+++ PASSAGE SHOWN

TON's validator selection process for the next cycle: the elector smart contract collects stake bids and compiles a new validator set.

Aliases: validator elections, ton elections, elector contract

Elections are the on-chain process by which TON picks validators for the next cycle. Unlike Ethereum, where any 32-ETH staker auto-joins the set, TON has a fixed number of validator slots that are auctioned: whoever stakes more wins a seat.

How they work

Elections are run by a system contract called the elector. A cycle looks like:

  1. Bids. A few hours before the current cycle ends, elector opens a bidding window. Each candidate sends an internal message with their stake (typical minimum is ~340,000 TON) and validator address.
  2. Ranking. When the window closes, elector sorts bids by stake descending and takes the top N (around 400). Losing bids reclaim their stake.
  3. Active cycle. Winners become validators for the next cycle (~18 hours). Their stake stays locked through the cycle plus a cooldown period.
  4. Rewards. At cycle end the elector distributes block rewards and returns stakes.

Notable details

  • Minimum stake is set in network config and is updated periodically.
  • Slashing. Downtime or double-signing can cost a portion of the stake.
  • Nominator pools. Most individual TON holders don’t hold 340,000 TON alone — they delegate through a nominator pool or liquid-staking protocol, and the pool participates in elections as a single stake.

What ordinary users see

Block explorers and analytics dashboards (TON.Live, TonViewer) display the elections schedule: when the bidding window closes, the current minimum stake, and which addresses won seats. For a regular user this is mostly a decentralisation signal — how many distinct validators there are and how concentrated the stake is.

++++++
+++ DATA SHOWN

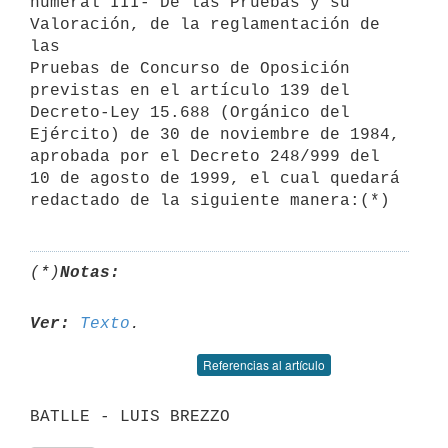
numeral III- De las Pruebas y su 
Valoración, de la reglamentación de 
las

Pruebas de Concurso de Oposición 
previstas en el artículo 139 del

Decreto-Ley 15.688 (Orgánico del 
Ejército) de 30 de noviembre de 1984,

aprobada por el Decreto 248/999 del 
10 de agosto de 1999, el cual quedará

(*)
Notas:
Ver:
Texto
Referencias al artículo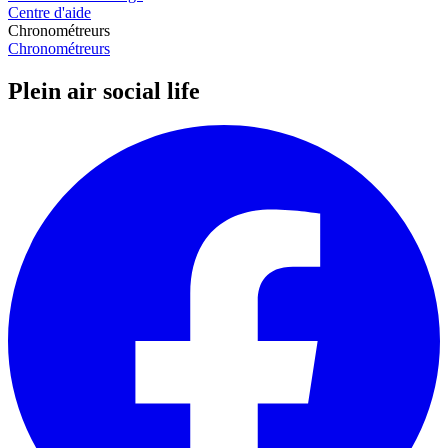
Centre d'aide
Chronométreurs
Chronométreurs
Plein air social life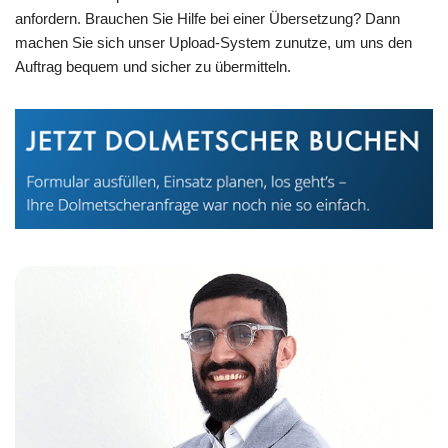
anfordern. Brauchen Sie Hilfe bei einer Übersetzung? Dann
machen Sie sich unser Upload-System zunutze, um uns den
Auftrag bequem und sicher zu übermitteln.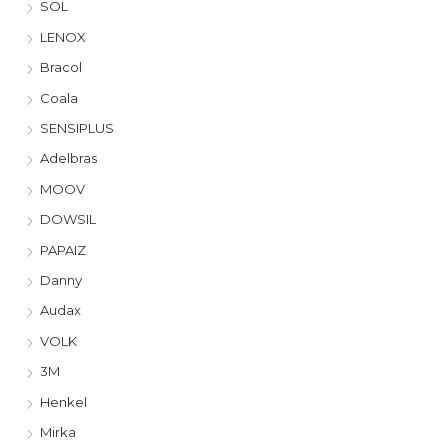
SOL
LENOX
Bracol
Coala
SENSIPLUS
Adelbras
MOOV
DOWSIL
PAPAIZ
Danny
Audax
VOLK
3M
Henkel
Mirka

++++++

=== EXERCISE REQUIREMENTS ===
Answer these from the TON elections text:
1. What is the system contract that runs the elections called?
2. Roughly how many top bids does it keep after sorting by stake?
3. Which two sites are named as showing the elections schedule?

=== YOUR RESPONSE ===
1. The elector.
2. Around 400.
3. TON.Live and TonViewer.